Tubs, skylights bolster WakeMed Cary's delivery room renovations

Posted October 3

— The expansion and renovation of WakeMed Cary Hospital's labor and delivery unit opened on Tuesday to make the birthing process more comfortable and memorable for new mothers.

The WakeMed Cary Women's Pavilion and Birthplace was designed with family bonding and healing in mind to take expectant parents from arrival through delivery. With that in mind, the hospital set out update the birthing experience.

"Part of the renovation was to create more of a hotel and spa-like experience," said WakeMed Cary's Chief Medical Officer Dr. Seth Brody.

Brody said the rooms are now 30 percent larger, which allow people to move around more easily.

Like most newer labor and delivery rooms, there is plenty of space for family, including a fold-out bed and two large TV screens. However, the first thing most couples will notice is the large window-lit tub in the back of the room.

"The tub is a unique part of the experience, particularly for women laboring," Brody said. "A lot of our patients laboring find that to be a major part of relaxing."

The actual birth will be at the bed.
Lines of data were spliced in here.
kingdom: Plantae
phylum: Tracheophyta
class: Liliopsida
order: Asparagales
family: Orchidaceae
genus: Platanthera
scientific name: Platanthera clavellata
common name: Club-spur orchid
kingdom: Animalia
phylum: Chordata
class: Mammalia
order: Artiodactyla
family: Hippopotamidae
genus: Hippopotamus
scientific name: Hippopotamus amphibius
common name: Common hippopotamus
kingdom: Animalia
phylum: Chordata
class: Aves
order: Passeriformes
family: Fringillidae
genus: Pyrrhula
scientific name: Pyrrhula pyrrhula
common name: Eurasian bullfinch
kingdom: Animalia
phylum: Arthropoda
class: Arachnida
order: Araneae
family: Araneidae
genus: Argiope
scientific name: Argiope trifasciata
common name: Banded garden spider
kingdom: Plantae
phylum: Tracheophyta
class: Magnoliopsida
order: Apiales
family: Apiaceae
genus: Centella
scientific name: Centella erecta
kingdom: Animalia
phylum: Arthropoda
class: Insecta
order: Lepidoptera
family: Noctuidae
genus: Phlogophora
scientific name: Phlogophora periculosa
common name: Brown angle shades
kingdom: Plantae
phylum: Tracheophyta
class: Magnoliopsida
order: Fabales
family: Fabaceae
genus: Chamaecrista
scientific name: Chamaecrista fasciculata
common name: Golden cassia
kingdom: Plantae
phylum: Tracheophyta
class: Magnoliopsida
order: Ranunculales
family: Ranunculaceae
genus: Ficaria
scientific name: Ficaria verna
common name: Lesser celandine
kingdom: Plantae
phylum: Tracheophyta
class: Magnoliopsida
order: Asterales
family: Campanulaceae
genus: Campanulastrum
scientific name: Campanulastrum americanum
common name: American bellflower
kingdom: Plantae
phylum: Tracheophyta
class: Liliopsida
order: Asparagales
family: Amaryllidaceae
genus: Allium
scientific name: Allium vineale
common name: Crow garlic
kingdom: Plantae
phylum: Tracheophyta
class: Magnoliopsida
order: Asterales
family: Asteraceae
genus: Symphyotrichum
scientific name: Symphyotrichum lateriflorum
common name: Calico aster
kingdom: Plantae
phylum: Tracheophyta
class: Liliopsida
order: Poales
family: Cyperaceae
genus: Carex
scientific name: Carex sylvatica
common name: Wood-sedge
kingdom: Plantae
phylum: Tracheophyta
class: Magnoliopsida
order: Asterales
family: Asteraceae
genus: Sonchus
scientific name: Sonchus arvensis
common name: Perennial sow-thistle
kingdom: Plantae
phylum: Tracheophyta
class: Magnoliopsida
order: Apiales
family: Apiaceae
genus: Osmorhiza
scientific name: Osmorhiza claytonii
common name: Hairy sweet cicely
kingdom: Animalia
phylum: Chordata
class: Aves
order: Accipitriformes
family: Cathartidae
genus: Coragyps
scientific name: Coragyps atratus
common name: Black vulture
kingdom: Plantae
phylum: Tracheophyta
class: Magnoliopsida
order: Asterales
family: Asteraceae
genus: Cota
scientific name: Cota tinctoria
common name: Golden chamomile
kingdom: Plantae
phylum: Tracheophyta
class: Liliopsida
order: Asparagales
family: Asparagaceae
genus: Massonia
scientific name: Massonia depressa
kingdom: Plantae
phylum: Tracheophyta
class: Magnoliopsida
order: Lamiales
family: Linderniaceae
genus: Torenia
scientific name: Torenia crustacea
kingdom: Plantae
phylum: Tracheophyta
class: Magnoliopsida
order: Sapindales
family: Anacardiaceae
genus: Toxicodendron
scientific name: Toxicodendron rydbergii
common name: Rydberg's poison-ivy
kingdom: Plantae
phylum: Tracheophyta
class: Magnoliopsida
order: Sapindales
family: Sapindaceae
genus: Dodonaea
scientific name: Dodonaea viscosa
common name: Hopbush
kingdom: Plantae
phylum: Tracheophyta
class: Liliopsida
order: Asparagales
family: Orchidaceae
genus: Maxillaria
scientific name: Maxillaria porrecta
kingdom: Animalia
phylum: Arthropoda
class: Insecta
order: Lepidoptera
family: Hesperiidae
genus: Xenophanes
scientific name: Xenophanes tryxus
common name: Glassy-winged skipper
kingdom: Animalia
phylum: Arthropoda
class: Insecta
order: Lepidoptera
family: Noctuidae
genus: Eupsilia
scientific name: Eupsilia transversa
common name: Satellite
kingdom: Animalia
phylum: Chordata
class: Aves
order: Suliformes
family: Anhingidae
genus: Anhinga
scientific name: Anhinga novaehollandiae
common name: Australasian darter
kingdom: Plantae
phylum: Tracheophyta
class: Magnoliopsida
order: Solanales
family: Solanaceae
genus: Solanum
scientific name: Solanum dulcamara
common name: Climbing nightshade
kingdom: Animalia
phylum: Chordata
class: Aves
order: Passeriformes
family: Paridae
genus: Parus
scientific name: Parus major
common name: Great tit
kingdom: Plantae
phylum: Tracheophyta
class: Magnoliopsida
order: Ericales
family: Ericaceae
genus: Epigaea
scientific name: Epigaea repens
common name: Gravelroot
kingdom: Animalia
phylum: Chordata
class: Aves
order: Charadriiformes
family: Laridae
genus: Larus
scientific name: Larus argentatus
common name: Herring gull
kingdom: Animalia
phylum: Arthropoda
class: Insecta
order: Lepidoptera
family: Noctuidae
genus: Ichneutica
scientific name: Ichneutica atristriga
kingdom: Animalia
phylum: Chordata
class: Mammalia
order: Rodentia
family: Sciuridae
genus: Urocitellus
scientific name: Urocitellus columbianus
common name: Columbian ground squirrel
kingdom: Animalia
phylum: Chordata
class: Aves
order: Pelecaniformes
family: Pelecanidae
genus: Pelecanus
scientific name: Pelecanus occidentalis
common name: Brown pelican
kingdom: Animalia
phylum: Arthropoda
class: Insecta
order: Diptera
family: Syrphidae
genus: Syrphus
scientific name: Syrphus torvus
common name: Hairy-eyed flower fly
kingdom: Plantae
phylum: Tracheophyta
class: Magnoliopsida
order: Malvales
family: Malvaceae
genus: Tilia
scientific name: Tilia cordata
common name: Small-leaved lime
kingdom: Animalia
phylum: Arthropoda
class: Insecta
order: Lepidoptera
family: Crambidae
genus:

Until that moment, all technical gear and carts remain hidden.

"When it's time for action, and the baby's being born, we obviously need all our proper equipment," Brody said.

Brody said large windows and corridor skylights are also important design elements.

"Natural light is well known to be part of the healing process," Brody said. "It makes people feel good as opposed to the feeling (that) you're locked into a closed, dark space."

When the Women's Pavilion and Birthplace opened in 1997, there were eight labor, delivery and recovery beds along with a small nursery. Now, there are a total of 10 labor and delivery suites as well as 26 postpartum rooms, as baby nurseries are giving way to more newborns staying in the room with mom.

"That encourages more breast feeding, better bonding," Brody said. "So, that experience has changed dramatically."

WakeMed has three full-service hospitals offering a birthing experience. The hospitals deliver more babies than any other health system in Wake County, with 7,960 babies born in the last fiscal year.